Administration of recombinant tumor necrosis factor to rats bearing the Dunning R3327 MAT-LyLu prostatic adenocarcinoma.

Copenhagen X Fischer F1 rats bearing palpable Dunning R3327 MAT-LyLu prostatic adenocarcinomas were treated by intraperitoneal (i.p.) or intratumor (i.t.) injection with either human serum albumin alone or in combination with recombinant tumor necrosis factor (rTNF). At intervals tumors were measured and survivals noted. A maximum tolerable dose and least toxic route of administration was then determined. Those treated i.t. with rTNF survived significantly longer and ultimately developed significantly smaller tumors than untreated controls. Those administered rTNF by the i.p. route had less significant increases in survival with intermediate final tumor sizes.

Leukocytic subset distributions of spleen cells obtained from rats bearing variants of the Dunning prostatic adenocarcinoma.

Employing monoclonal antibodies, the relative frequencies of mononuclear cell types found in spleen cell populations were compared between rats bearing variants of the Dunning prostate adenocarcinoma and a series of non-tumor bearing control animals. The identification and quantitation of such subsets greatly expands our knowledge of immune status and function. The results indicate that the spleen cell populations from animals bearing either the Dunning R3327-H, G or MAT-LyLu sublines have significant decreases in their helper T cell/suppressor T cell ratios when comparisons are made to cells obtained from non-tumor bearing animals. In addition decreases in total T cell content and increases in splenic monocytes were noted. It appears that most of these deviations are the result of general Dunning tumor presence, rather than due to any particular subline characteristic. These changes may be analogous to similar alterations reported in the peripheral blood of humans bearing Stage D prostatic cancer, suggesting that the Dunning tumor may provide an appropriate model for evaluating interactions between the immune response, the tumor and therapy.

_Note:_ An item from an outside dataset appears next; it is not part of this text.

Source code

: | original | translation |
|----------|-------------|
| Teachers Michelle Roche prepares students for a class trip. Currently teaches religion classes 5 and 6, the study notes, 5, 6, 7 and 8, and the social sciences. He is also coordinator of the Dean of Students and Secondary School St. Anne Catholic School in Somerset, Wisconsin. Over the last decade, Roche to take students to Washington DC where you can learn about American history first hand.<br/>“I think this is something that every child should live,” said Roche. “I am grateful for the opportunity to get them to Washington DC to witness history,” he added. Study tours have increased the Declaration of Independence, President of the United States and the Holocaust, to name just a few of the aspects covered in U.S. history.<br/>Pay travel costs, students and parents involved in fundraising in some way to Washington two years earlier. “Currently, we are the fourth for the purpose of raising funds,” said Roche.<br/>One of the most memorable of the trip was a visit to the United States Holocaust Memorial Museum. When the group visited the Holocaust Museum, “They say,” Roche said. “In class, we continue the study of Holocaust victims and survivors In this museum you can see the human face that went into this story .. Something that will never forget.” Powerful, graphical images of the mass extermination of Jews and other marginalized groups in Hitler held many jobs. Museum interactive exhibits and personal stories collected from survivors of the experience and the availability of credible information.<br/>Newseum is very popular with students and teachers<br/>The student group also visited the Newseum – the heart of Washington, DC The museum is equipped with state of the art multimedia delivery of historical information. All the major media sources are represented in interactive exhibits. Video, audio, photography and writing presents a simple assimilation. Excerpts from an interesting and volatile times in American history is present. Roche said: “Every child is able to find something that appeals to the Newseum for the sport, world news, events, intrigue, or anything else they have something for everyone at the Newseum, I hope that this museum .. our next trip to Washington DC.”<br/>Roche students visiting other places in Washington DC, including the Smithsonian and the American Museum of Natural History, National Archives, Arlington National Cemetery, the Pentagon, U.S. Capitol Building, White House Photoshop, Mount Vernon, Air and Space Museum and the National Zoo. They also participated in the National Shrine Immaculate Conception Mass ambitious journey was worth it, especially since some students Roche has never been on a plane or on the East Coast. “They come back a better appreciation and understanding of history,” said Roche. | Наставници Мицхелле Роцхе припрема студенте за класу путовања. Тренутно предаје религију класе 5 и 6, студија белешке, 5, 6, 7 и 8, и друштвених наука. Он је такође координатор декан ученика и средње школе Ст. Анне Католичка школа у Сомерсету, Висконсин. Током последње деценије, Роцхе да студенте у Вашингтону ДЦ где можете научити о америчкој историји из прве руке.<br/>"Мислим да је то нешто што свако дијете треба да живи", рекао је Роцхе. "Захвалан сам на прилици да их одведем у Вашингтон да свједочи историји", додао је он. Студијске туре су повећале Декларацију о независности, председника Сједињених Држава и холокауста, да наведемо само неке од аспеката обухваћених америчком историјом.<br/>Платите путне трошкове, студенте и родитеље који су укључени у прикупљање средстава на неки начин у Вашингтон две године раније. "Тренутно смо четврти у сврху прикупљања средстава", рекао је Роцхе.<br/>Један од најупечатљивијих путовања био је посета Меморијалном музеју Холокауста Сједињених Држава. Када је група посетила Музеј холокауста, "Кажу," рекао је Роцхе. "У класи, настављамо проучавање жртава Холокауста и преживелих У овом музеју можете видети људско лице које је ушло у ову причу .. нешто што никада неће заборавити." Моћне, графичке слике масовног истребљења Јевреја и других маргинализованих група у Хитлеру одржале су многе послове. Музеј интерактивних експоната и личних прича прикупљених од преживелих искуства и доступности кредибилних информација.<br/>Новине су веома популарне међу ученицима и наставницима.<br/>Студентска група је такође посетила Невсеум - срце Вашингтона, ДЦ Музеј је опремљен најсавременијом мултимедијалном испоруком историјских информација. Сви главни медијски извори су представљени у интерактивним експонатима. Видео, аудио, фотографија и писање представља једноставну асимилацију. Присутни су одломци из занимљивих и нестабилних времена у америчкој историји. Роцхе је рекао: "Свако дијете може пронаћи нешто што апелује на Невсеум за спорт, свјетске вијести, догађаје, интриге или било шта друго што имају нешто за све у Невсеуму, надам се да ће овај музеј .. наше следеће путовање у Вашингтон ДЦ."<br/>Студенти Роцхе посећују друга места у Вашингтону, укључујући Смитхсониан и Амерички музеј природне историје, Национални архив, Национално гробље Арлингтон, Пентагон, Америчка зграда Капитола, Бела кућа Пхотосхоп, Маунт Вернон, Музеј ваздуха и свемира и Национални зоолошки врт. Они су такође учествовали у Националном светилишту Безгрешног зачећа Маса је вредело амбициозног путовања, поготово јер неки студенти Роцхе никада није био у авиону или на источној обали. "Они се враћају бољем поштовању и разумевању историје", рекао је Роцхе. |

Immunobiology of the Dunning R-3327 rat prostate adenocarcinoma sublines: plasma and tumor effusion prostaglandins.

Enhanced production of prostaglandins (PGs) by experimentally-induced and naturally occurring tumors and their effect on tumor growth and immunosurveillance have been noted. Directed toward further evaluation of the relationship between prostatic tumor growth and its milieu, i.e., microenvironment, we investigated the possible correlation between levels of PGs, tumor size, and metastatic potential. For this purpose, the levels of PGE2 and PGF2 alpha in plasma and tumor effusions of three tumor sublines of the Dunning R-3327 rat prostate adenocarcinoma were measured: R-3327H, well-differentiated, slow-growing, and poorly metastatic; R-3327G, poorly differentiated, fast-growing, and poorly metastatic; and R-3327 Mat LyLu, anaplastic, fast-growing, and highly metastatic. The level of PGF2 alpha was highly variable with no significant differences being noted between the tumor sublines. The mean values of PGF2 alpha were, however, higher, although not significantly so, in the smaller tumors within each of the sublines. The levels of PGE2 were significantly higher in Mat LyLu effusions than those from the nonmetastasizing R-3327G and H sublines. Evaluation and comparison of the relationship between tumor burden, i.e., size versus levels of PGE2 and PGF2 alpha showed no significant differences. A vasodilator and regulator of immunological responsiveness, PGE2, may function as a modulator of tumor metastases. In consonance with studies by others elevated levels of PGE2 may possibly serve as a prognostic marker for the high metastatic potential of neoplastic cells.